No church leader had asked me for goals before. Since goals must be specific and measurable, my first challenge was to determine how to measure “equipping people to serve”? Is it simply the number of people who are serving? Number of hours served? Is it a feeling that someone has when they’re serving in the “right” place? And how do you measure any of that?
I wrote my goals and am eager to grapple with them this coming year. But even though I’m only beginning the journey, I’m already experiencing benefits from those goals.
“Treading water” just doesn’t cut it as a goal.
- Goals get us all on the same page. It was a great “ah-ha” when I realized my next step is to help the leaders of our Equipping teams set their own team goals in support of our overall Equipping goals. I also resolved that next year I will involve those team leaders in the crafting our Equipping goals. Beyond Equipping, each staff member is setting departmental goals to reach the same mission and vision. We’re not in isolated silos any more.
- Goals move us to the concrete. You can’t measure generalities. So instead of “increase the number of people serving,” I need to add “by 20%.” Rather than “increase our serving in the community,” I need to decide how we’re going to measure that.
- Goals push us to progress. When facing the daily challenges of ministry, just keeping our head above water seems like success. But “treading water” just doesn’t cut it as a goal. Working toward a specific goal increases the odds of success. It’s a lot more energizing than just trying to stay afloat.
- Goals direct our time and money. I have plenty of good ideas; I never run out of things I want to do to help people serve. So I need goals to filter my to-do list and keep me on track. Which actions best contribute to reaching this year’s goals? Equally important, what activities must I give up in order to reach our goals?
- Goals create accountability. I’ve set personal goals before, but it’s different when your boss asks for your goals. It’s scary at first, but there are pluses. The goals are set with his input and approval. When new tasks find their way to on my desk throughout the year, and I know they will, my goals help my boss and I decide what tasks I’ll do. At the end of the year, we’ll discuss the factors that affected my end result. Goals build my boss and I into a team, too.

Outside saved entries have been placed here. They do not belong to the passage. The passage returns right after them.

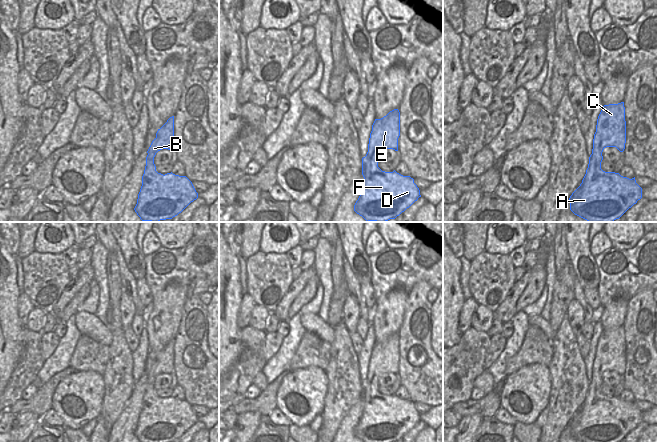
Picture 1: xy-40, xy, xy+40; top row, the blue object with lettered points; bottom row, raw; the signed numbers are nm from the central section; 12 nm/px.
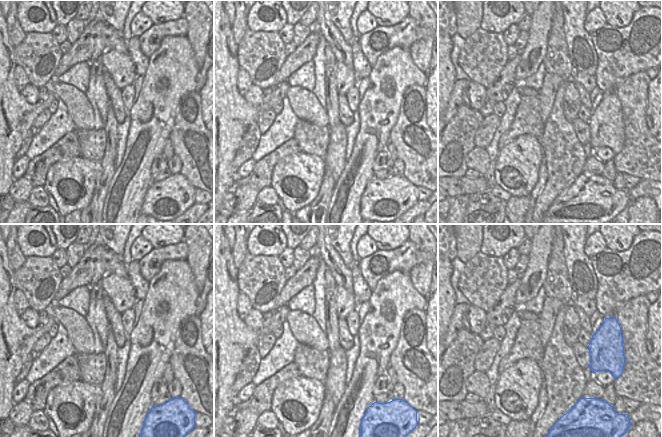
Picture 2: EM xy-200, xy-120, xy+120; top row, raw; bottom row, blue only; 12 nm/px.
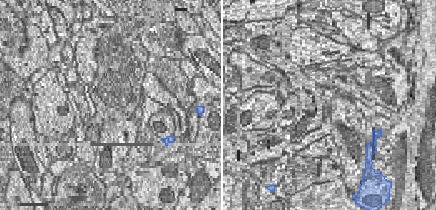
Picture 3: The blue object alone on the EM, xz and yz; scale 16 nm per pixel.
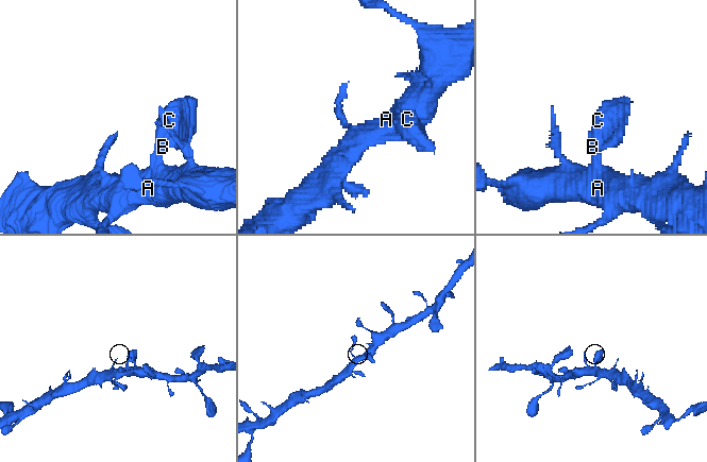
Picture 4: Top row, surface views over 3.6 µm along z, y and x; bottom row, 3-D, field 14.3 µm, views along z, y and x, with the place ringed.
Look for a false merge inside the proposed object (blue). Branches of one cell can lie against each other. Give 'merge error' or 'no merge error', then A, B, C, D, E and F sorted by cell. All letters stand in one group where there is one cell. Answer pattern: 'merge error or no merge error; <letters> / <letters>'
no merge error; A B C D E F

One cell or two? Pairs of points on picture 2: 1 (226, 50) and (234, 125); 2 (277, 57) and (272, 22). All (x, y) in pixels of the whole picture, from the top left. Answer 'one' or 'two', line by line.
1: one
2: two

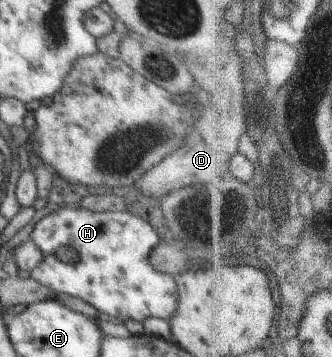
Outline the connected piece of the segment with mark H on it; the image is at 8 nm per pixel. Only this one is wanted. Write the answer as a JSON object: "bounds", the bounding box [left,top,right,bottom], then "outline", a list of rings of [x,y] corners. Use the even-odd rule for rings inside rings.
{"bounds":[30,203,178,322],"outline":[[[79,203],[60,206],[48,217],[42,217],[34,224],[32,241],[42,251],[42,263],[30,272],[31,278],[38,284],[48,285],[55,293],[80,297],[98,311],[118,317],[122,321],[132,319],[146,321],[149,317],[165,319],[167,322],[177,310],[178,287],[173,275],[160,273],[150,263],[150,251],[155,249],[160,237],[150,222],[142,217],[124,211],[86,211]]]}

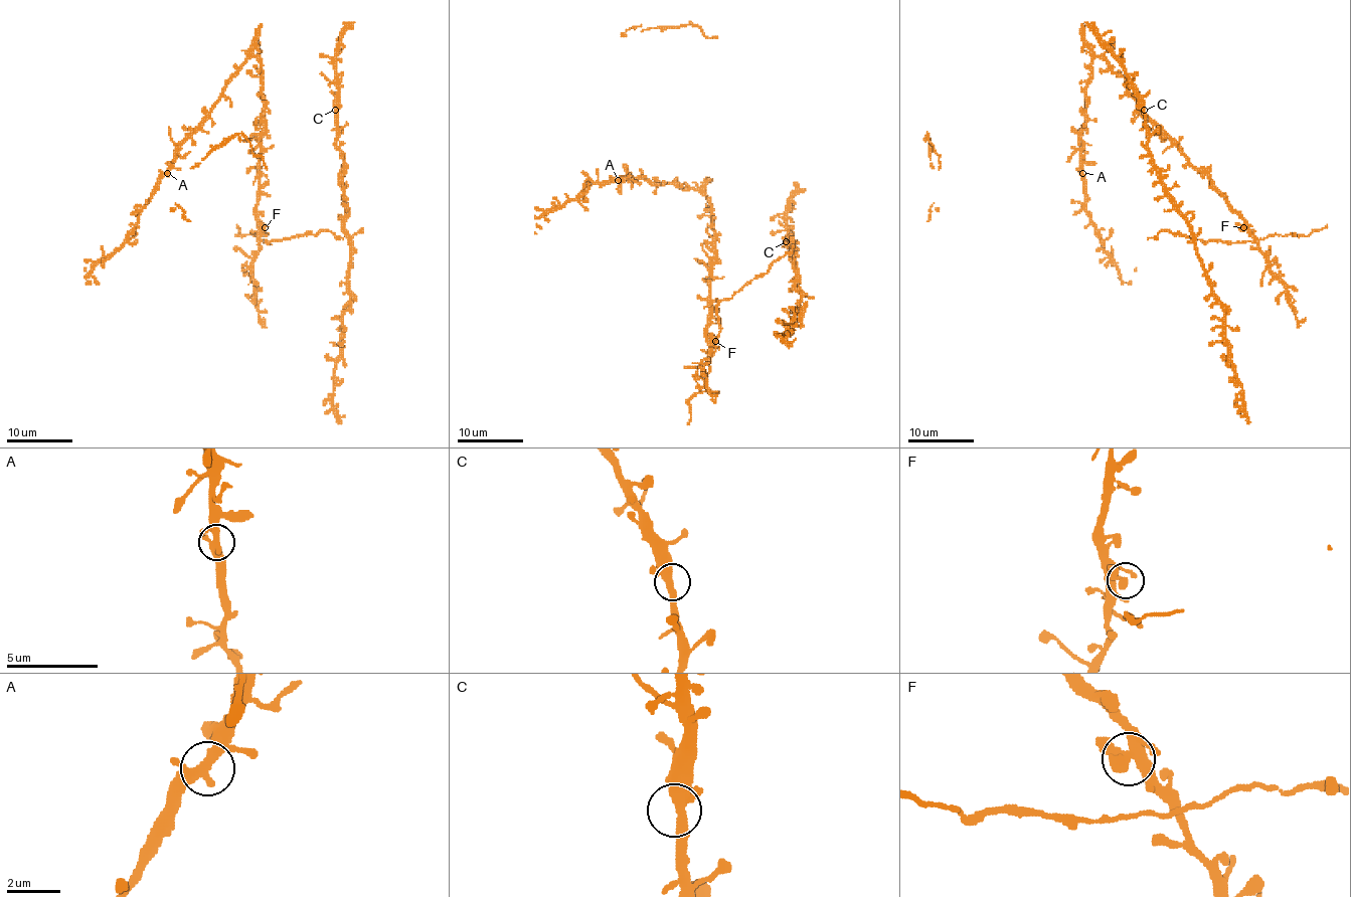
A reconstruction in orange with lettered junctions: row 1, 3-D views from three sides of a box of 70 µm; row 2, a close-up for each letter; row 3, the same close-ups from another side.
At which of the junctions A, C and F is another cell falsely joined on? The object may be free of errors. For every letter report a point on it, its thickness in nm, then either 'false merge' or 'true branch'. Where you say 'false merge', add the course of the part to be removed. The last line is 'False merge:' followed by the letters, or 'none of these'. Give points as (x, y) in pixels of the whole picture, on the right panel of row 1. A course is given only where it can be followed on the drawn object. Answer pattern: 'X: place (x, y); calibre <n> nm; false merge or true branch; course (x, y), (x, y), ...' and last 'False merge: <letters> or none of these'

What are your ministry goals?
Do you have ministry goals? They’re as valuable for volunteers as for staff. What do you want to accomplish? How do you want to advance God’s kingdom? If you have a heart for helping people serve in your church, what are your specific, measureable goals for doing so? Is it to get 25 ministry job descriptions posted on your church website? Have 50% of your new members talk one-on-one about volunteering opportunities within 3 months of the date they’re received? Is it to build an Equipping team? Pray over your goals and write them down. Share them with a church leader or a friend, and ask them to ask about your progress in 2 or 3 months.
And ask me about mine.
May the Spirit guide our goal-setting and power our energies for God’s purposes!